**Task details**
Please continue the velocity-time graph solution below, picking up right after its last sentence.

Question

please solve the following​

Answer 1

Answer:

1) (i) 15 m/s²

1) (ii) t = 10 to t = 14

1) (iii) 20 m/s²

1) (iv) 90 metres

2) (a) 12 m/s

2) (b) 720 metres

Explanation:

1) (i) Average acceleration is given by $\Delta v\over\Delta t$

Av. acc. = ${30\over2}=15\,\,m/s^2$

1) (ii) When acceleration becomes zero, then velocity becomes constant, i.e., the v-t graph runs parallel to time axis. So, between time 10 to 14 seconds, acceleration is zero.

1) (iii) Maximum acceleration corresponds to the steepest slope. In graph, we can see that steepest slope is between t = 14 sec to t = 16 sec. In this time interval of 2 second, velocity comes from 40 to 0 m/s.

**Records provided**
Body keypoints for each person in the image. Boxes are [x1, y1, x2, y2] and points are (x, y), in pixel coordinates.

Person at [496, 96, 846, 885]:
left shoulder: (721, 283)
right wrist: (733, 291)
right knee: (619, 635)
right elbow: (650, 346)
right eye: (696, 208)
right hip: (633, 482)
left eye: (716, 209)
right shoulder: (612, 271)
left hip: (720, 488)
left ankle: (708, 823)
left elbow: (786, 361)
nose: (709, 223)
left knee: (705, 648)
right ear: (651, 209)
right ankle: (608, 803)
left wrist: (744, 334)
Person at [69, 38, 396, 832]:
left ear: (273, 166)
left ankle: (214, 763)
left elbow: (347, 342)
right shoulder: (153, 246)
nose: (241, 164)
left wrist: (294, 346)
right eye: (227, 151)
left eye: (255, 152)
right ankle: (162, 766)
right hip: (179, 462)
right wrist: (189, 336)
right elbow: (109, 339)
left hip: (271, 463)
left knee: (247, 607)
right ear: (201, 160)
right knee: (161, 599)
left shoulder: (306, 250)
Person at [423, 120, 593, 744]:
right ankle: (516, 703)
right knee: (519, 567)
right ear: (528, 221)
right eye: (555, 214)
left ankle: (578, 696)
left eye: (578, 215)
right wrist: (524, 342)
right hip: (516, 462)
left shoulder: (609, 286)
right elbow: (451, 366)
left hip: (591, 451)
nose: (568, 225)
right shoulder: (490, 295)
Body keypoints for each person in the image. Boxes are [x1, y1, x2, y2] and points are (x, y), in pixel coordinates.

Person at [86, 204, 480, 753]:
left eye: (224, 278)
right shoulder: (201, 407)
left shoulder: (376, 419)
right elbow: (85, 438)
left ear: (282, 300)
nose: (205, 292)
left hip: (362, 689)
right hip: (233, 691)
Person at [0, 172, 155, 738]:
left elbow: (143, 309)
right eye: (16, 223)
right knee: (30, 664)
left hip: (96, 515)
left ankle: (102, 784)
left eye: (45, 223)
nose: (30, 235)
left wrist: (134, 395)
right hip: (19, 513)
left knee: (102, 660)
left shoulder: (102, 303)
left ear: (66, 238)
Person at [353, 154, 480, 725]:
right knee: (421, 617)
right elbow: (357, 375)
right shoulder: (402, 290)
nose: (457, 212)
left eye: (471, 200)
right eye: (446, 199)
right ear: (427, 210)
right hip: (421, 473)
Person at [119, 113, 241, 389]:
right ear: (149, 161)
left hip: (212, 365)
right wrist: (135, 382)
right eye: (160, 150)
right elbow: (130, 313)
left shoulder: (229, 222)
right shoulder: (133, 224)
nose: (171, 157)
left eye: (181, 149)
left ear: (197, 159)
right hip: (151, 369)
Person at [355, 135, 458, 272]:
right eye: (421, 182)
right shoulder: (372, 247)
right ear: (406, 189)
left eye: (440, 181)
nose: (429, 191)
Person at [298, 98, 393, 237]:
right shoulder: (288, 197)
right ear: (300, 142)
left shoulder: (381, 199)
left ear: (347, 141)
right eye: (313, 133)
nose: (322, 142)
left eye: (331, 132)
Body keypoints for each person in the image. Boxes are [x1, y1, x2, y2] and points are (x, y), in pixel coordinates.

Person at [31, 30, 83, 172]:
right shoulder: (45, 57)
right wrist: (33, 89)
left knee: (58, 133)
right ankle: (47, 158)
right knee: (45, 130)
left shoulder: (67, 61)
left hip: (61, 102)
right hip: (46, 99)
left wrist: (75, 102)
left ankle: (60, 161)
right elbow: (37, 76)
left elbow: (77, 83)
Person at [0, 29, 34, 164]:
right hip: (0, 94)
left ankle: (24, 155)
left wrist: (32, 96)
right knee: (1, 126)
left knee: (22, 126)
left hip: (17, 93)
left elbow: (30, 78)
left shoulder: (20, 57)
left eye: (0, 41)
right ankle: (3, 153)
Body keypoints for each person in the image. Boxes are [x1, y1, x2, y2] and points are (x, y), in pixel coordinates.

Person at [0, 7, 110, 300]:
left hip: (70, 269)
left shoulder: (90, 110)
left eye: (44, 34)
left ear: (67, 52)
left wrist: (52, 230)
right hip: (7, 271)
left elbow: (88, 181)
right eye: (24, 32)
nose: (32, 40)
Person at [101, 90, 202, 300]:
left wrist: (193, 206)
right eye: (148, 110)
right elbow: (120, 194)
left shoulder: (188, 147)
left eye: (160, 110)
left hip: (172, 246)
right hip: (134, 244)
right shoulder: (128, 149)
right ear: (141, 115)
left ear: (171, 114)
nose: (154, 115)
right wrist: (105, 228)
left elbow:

**Response for this exercise**
Here, acceleration is, ${\Delta v\over\Delta t}={-40\over2}=-20\,\,m/s^2$

Please note that, here, the magnitude of acceleration is maximum in the entire graph, but it's in negative sign. If you want to have value maximum integer value of acceleration, then you will find it between time interval t = 6 sec to t = 8 sec. Here, acceleration is ${\Delta v\over\Delta t}={{60-30}\over2}={30\over2}=15\,\,m/s^2$

1) (iv) Displacement is given by the area of the v-t graph. So displacement from t = 0 to t = 6 seconds will be, ${1\over2}\times30\times6=90\,\,metres.$

2) acceleration, a = 0.1 m/s²

   time, t = 2 minutes = 120 seconds.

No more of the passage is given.